◆ **EXERCISE DESCRIPTION**:
List every line in the rows below that contains the string "github", matching case exactly.

◆ **INFORMATION PROVIDED**:
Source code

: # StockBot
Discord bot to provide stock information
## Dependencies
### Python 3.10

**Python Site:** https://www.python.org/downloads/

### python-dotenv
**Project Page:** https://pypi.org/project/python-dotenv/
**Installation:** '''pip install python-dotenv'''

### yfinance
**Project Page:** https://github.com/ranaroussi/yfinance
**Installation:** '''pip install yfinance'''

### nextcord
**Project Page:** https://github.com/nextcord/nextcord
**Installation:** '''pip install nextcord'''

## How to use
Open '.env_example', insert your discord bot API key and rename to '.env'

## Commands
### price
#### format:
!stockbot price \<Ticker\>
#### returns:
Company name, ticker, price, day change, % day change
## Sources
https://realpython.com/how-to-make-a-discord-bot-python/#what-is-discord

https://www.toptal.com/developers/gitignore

--

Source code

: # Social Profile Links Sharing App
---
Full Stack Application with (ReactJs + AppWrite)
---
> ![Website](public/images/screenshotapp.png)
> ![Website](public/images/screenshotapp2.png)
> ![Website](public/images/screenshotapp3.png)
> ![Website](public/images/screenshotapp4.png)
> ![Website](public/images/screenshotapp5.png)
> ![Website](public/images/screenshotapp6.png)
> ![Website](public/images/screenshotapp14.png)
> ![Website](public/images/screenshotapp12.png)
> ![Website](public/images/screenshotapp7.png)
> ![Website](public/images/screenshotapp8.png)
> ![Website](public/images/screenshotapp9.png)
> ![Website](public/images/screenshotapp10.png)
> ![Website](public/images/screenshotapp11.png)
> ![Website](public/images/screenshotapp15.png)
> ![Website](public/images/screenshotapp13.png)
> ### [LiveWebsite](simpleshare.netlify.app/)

◆ **YOUR SOLUTION**:
**Project Page:** https://github.com/ranaroussi/yfinance
**Project Page:** https://github.com/nextcord/nextcord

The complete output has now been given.